TASK OBJECTIVE: A faithful, complete copy of the entries below is required, with images removed.

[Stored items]
****************

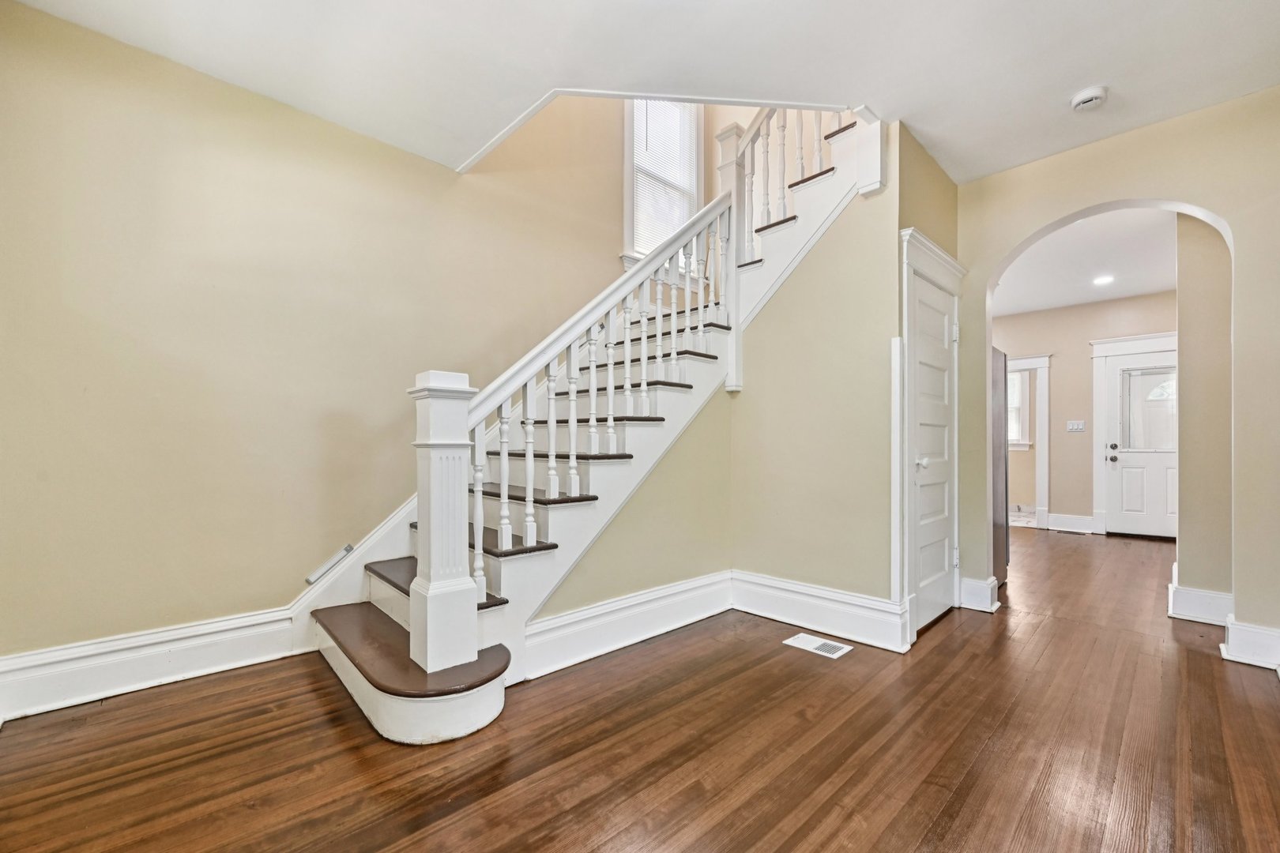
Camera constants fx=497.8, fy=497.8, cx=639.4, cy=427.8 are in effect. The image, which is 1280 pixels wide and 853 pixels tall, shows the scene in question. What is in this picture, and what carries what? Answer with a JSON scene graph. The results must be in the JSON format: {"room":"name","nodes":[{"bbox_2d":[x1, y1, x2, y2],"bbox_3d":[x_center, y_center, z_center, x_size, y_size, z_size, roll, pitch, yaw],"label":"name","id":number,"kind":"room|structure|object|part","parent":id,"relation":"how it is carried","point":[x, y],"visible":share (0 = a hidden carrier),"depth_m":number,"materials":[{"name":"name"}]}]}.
{"room":"staircase","nodes":[
{"label":"staircase","id":0,"kind":"room"},
{"bbox_2d":[0,0,686,671],"bbox_3d":[-0.726,-1.372,3.590,5.423,5.097,0.146,1,-1,-44],"label":"left wall","id":1,"kind":"structure","parent":0,"point":[144,613],"depth_m":2.38,"materials":[{"name":"beige paint"}]},
{"bbox_2d":[0,606,308,721],"bbox_3d":[-2.167,1.010,2.140,1.379,0.202,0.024,1,-1,-44],"label":"baseboard","id":2,"kind":"structure","parent":1,"relation":"attached to","point":[18,660],"depth_m":2.14,"materials":[{"name":"white paint"}]},
{"bbox_2d":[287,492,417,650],"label":"stair skirt board","id":3,"kind":"structure","parent":1,"relation":"attached to","point":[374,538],"depth_m":2.70,"materials":[{"name":"white paint"}]},
{"bbox_2d":[623,97,703,267],"bbox_3d":[0.197,-2.183,4.511,0.961,1.905,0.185,1,-1,-44],"label":"window","id":4,"kind":"structure","parent":1,"relation":"in","point":[627,143],"depth_m":4.54,"materials":[{"name":"white"}]},
{"bbox_2d":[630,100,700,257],"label":"window blind","id":5,"kind":"object","parent":4,"relation":"attached to","point":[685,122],"visible":0.59,"depth_m":4.48,"materials":[{"name":"white plastic"}]},
{"bbox_2d":[0,523,1279,852],"bbox_3d":[2.109,1.193,3.087,9.533,0.103,4.839,1,-1,-44],"label":"floor","id":6,"kind":"structure","parent":0,"point":[336,737],"depth_m":1.74,"materials":[{"name":"brown wood"}]},
{"bbox_2d":[308,101,873,741],"bbox_3d":[0.199,-0.743,3.050,3.552,3.846,1.532,1,-1,-44],"label":"staircase","id":7,"kind":"structure","parent":6,"relation":"on","point":[399,709],"depth_m":2.56,"materials":[{"name":"white wood"}]},
{"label":"tread","id":8,"kind":"part","parent":7,"relation":"part of","materials":[{"name":"brown wood"}]},
{"bbox_2d":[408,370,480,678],"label":"newel post","id":9,"kind":"object","parent":7,"relation":"on","point":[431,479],"visible":0.92,"depth_m":1.89,"materials":[{"name":"white paint"}]},
{"bbox_2d":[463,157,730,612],"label":"stair railing","id":10,"kind":"object","parent":7,"relation":"on","point":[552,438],"visible":0.79,"depth_m":2.33,"materials":[{"name":"white wood"}]},
{"bbox_2d":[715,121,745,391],"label":"newel post","id":11,"kind":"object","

****************

RESPONSE TO THE EXERCISE:
Camera constants fx=497.8, fy=497.8, cx=639.4, cy=427.8 are in effect. The image, which is 1280 pixels wide and 853 pixels tall, shows the scene in question. What is in this picture, and what carries what? Answer with a JSON scene graph. The results must be in the JSON format: {"room":"name","nodes":[{"bbox_2d":[x1, y1, x2, y2],"bbox_3d":[x_center, y_center, z_center, x_size, y_size, z_size, roll, pitch, yaw],"label":"name","id":number,"kind":"room|structure|object|part","parent":id,"relation":"how it is carried","point":[x, y],"visible":share (0 = a hidden carrier),"depth_m":number,"materials":[{"name":"name"}]}]}.
{"room":"staircase","nodes":[
{"label":"staircase","id":0,"kind":"room"},
{"bbox_2d":[0,0,686,671],"bbox_3d":[-0.726,-1.372,3.590,5.423,5.097,0.146,1,-1,-44],"label":"left wall","id":1,"kind":"structure","parent":0,"point":[144,613],"depth_m":2.38,"materials":[{"name":"beige paint"}]},
{"bbox_2d":[0,606,308,721],"bbox_3d":[-2.167,1.010,2.140,1.379,0.202,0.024,1,-1,-44],"label":"baseboard","id":2,"kind":"structure","parent":1,"relation":"attached to","point":[18,660],"depth_m":2.14,"materials":[{"name":"white paint"}]},
{"bbox_2d":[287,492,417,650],"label":"stair skirt board","id":3,"kind":"structure","parent":1,"relation":"attached to","point":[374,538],"depth_m":2.70,"materials":[{"name":"white paint"}]},
{"bbox_2d":[623,97,703,267],"bbox_3d":[0.197,-2.183,4.511,0.961,1.905,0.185,1,-1,-44],"label":"window","id":4,"kind":"structure","parent":1,"relation":"in","point":[627,143],"depth_m":4.54,"materials":[{"name":"white"}]},
{"bbox_2d":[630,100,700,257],"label":"window blind","id":5,"kind":"object","parent":4,"relation":"attached to","point":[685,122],"visible":0.59,"depth_m":4.48,"materials":[{"name":"white plastic"}]},
{"bbox_2d":[0,523,1279,852],"bbox_3d":[2.109,1.193,3.087,9.533,0.103,4.839,1,-1,-44],"label":"floor","id":6,"kind":"structure","parent":0,"point":[336,737],"depth_m":1.74,"materials":[{"name":"brown wood"}]},
{"bbox_2d":[308,101,873,741],"bbox_3d":[0.199,-0.743,3.050,3.552,3.846,1.532,1,-1,-44],"label":"staircase","id":7,"kind":"structure","parent":6,"relation":"on","point":[399,709],"depth_m":2.56,"materials":[{"name":"white wood"}]},
{"label":"tread","id":8,"kind":"part","parent":7,"relation":"part of","materials":[{"name":"brown wood"}]},
{"bbox_2d":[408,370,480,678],"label":"newel post","id":9,"kind":"object","parent":7,"relation":"on","point":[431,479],"visible":0.92,"depth_m":1.89,"materials":[{"name":"white paint"}]},
{"bbox_2d":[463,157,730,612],"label":"stair railing","id":10,"kind":"object","parent":7,"relation":"on","point":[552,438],"visible":0.79,"depth_m":2.33,"materials":[{"name":"white wood"}]},
{"bbox_2d":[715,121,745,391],"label":"newel post","id":11,"kind":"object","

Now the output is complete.